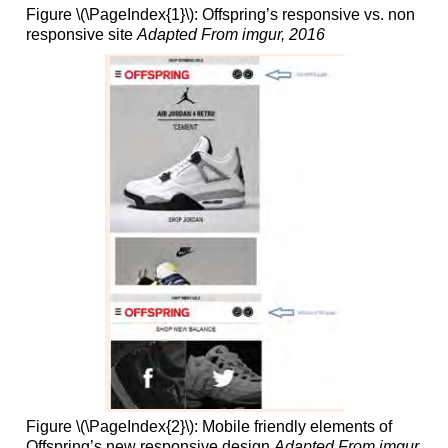
Figure \(\PageIndex{1}\): Offspring’s responsive vs. non
responsive site
Adapted From imgur, 2016
Figure \(\PageIndex{2}\): Mobile friendly elements of
Offspring’s new responsive design
Adapted From imgur,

-------

Repeat the data word for word. Skip the pictures.

Figure \(\PageIndex{1}\): Offspring’s responsive vs. non
responsive site
Adapted From imgur, 2016
Figure \(\PageIndex{2}\): Mobile friendly elements of
Offspring’s new responsive design
Adapted From imgur,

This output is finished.